Tendo sucedido a um líder cuja característica mais definidora foi a previsibilidade ‒ ou o conservadorismo, se preferirmos ‒, Pedro Nuno vai pulando, de defensor das contas certas a contestatário do excedente, de recusar aprovar o que seja do PSD a disponível para viabilizar governos e retificativos da AD, não se sabendo exatamente onde está, como está e porque está, a cada dia e assunto que passa.
As críticas que o pedronunismo deixa aos resultados de Medina são um tanto inusitadas por três ordens de razão.
A primeira: as décimas de um excedente não são decretadas por mão humana; os resultados do exercício orçamental lidam com inúmeras variáveis, despesas (que se controlam) e receitas (que não se adivinham), e geri-lo é contar com essa imprevisibilidade. O excedente previsto apontava para 0,8% e Medina entregou 1,2%. Se tivesse entregado 1%, o que diria Pedro Nuno? E de que lhe adiantaria dizer? A ideia de que o número final do défice se decide a régua e esquadro é, no mínimo, cómica. O lamento de que os problemas na administração pública se resolveriam com “mais dinheiro” é de quem não aprendeu nada com os últimos anos.

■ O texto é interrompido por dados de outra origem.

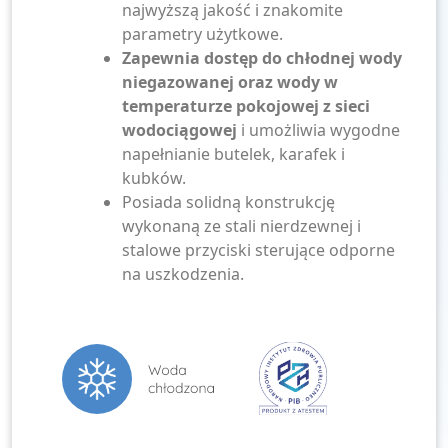
najwyższą jakość i znakomite
parametry użytkowe.
Zapewnia dostęp do chłodnej wody
niegazowanej oraz wody w
temperaturze pokojowej z sieci
wodociągowej
i umożliwia wygodne
napełnianie butelek, karafek i
kubków.
Posiada solidną konstrukcję
wykonaną ze stali nierdzewnej i
stalowe przyciski sterujące odporne
na uszkodzenia.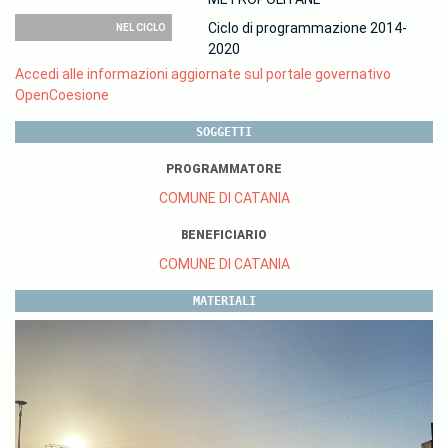
Ciclo di programmazione 2014-
NEL CICLO
2020
Accedi alle informazioni aggiornate sul portale governativo
OpenCoesione
SOGGETTI
PROGRAMMATORE
COMUNE DI CATANIA
BENEFICIARIO
COMUNE DI CATANIA
MATERIALI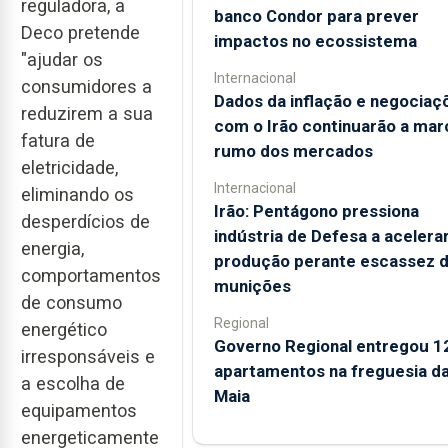
reguladora, a
banco Condor para prever
Deco pretende
impactos no ecossistema
"ajudar os
Internacional
consumidores a
Dados da inflação e negociaç
reduzirem a sua
com o Irão continuarão a mar
fatura de
rumo dos mercados
eletricidade,
Internacional
eliminando os
Irão: Pentágono pressiona
desperdícios de
indústria de Defesa a acelera
energia,
produção perante escassez 
comportamentos
munições
de consumo
Regional
energético
Governo Regional entregou 1
irresponsáveis e
apartamentos na freguesia d
a escolha de
Maia
equipamentos
energeticamente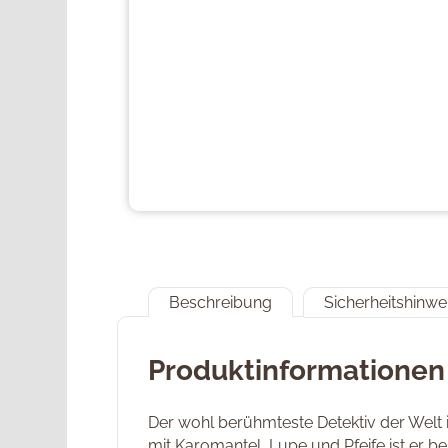
Beschreibung
Sicherheitshinwe
Produktinformationen
Der wohl berühmteste Detektiv der Welt i
mit Karomantel, Lupe und Pfeife ist er ber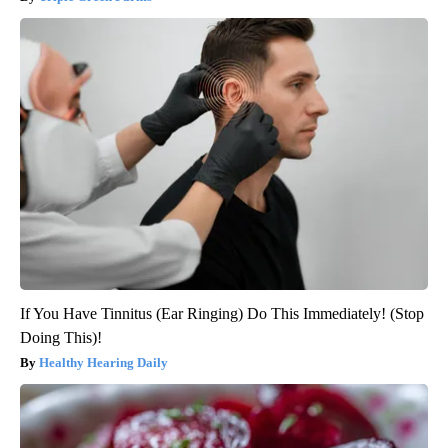
If You Have Tinnitus (Ear Ringing) Do This Immediately! (Stop
Doing This)!
Healthy Hearing Daily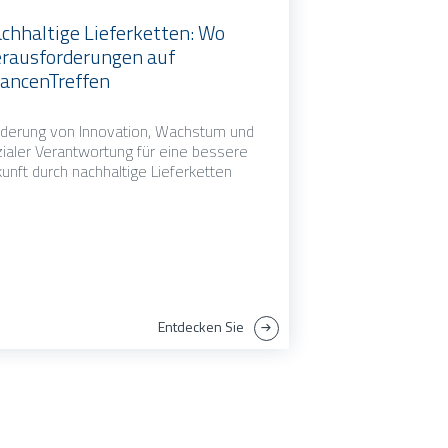
chhaltige Lieferketten: Wo
rausforderungen auf
ancenTreffen
derung von Innovation, Wachstum und
ialer Verantwortung für eine bessere
unft durch nachhaltige Lieferketten
Entdecken Sie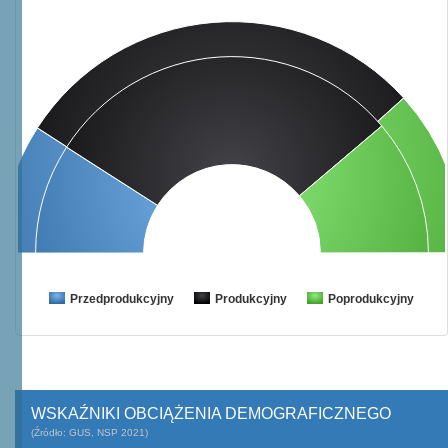
Przedprodukcyjny
Produkcyjny
Poprodukcyjny
WSKAŹNIKI OBCIĄŻENIA DEMOGRAFICZNEGO
(Źródło: GUS, NSP 2021)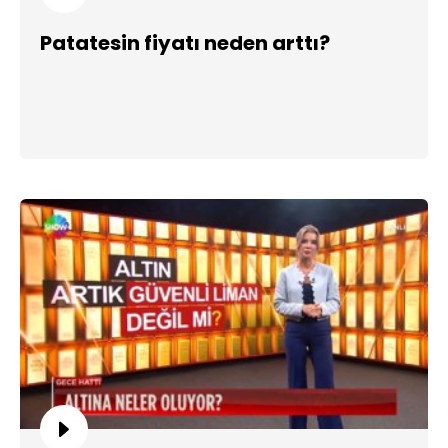
Patatesin fiyatı neden arttı?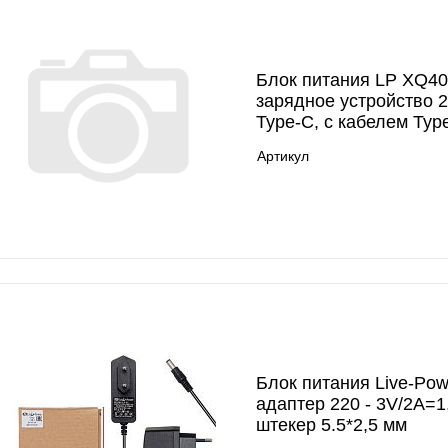
Блок питания LP XQ4
зарядное устройство 
Type-C, с кабелем Typ
Артикул
Блок питания Live-Pow
адаптер 220 - 3V/2A=1
штекер 5.5*2,5 мм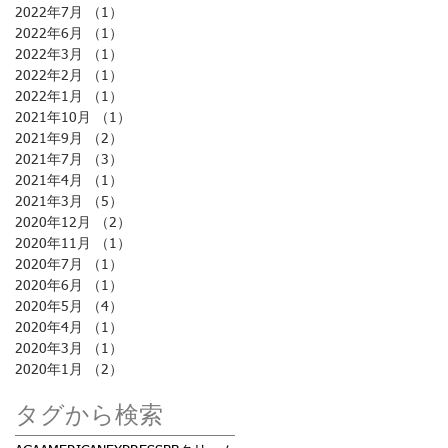
2022年7月
（1）
1件の記事
2022年6月
（1）
1件の記事
2022年3月
（1）
1件の記事
2022年2月
（1）
1件の記事
2022年1月
（1）
1件の記事
2021年10月
（1）
1件の記事
2021年9月
（2）
2件の記事
2021年7月
（3）
3件の記事
2021年4月
（1）
1件の記事
2021年3月
（5）
5件の記事
2020年12月
（2）
2件の記事
2020年11月
（1）
1件の記事
2020年7月
（1）
1件の記事
2020年6月
（1）
1件の記事
2020年5月
（4）
4件の記事
2020年4月
（1）
1件の記事
2020年3月
（1）
1件の記事
2020年1月
（2）
2件の記事
タグから検索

A segunda razão tem que ver com o óbvio: o pedronunismo critica o excedente porque está na oposição; se estivesse no Governo, celebraria os resultados do seu rival interno com uma romaria pelas ruas de São João. O seu problema não é “o que poderíamos ter feito com aquele dinheiro” no Governo anterior; é o que Luís Montenegro poderá fazer com ele no Governo que agora tomará posse. Responsabilizar um executivo de que fez parte pelos desafios que enfrentará na oposição expõe alguma intranquilidade entre o pedronunismo. Não será boa conselheira.
A terceira toca na gestão de legado. O legado de António Costa, além de sucessivas vitórias eleitorais, está assente nas ‘contas certas’, na consciencialização do eleitorado de esquerda para essa prioridade nacional e numa herança governativa com a dívida abaixo dos 100% e o excedente acima do 1%. Visivelmente, para Pedro Nuno Santos, essa herança vale pouco. O novo secretário-geral do PS julga ter uma proposta melhor para apresentar aos portugueses apesar de, nas eleições, mesmo com Costa em pronto-socorro na semana final, essa proposta não ter colhido.
Desde 10 de março, em apenas quinze dias, o Partido Socialista deixou assim de representar duas coisas que lhe valeram sucesso nos últimos nove anos: votos e rigor orçamental. Aquilo que está a ocorrer no PS é muito mais do que uma picardia em torno de um excedente; é a vontade de uma liderança ‘matar o pai’ em troca de algo ainda por vislumbrar.
Até às europeias, convém que Pedro Nuno encontre um rumo. Caso contrário, terá de seguir o seu, sozinho.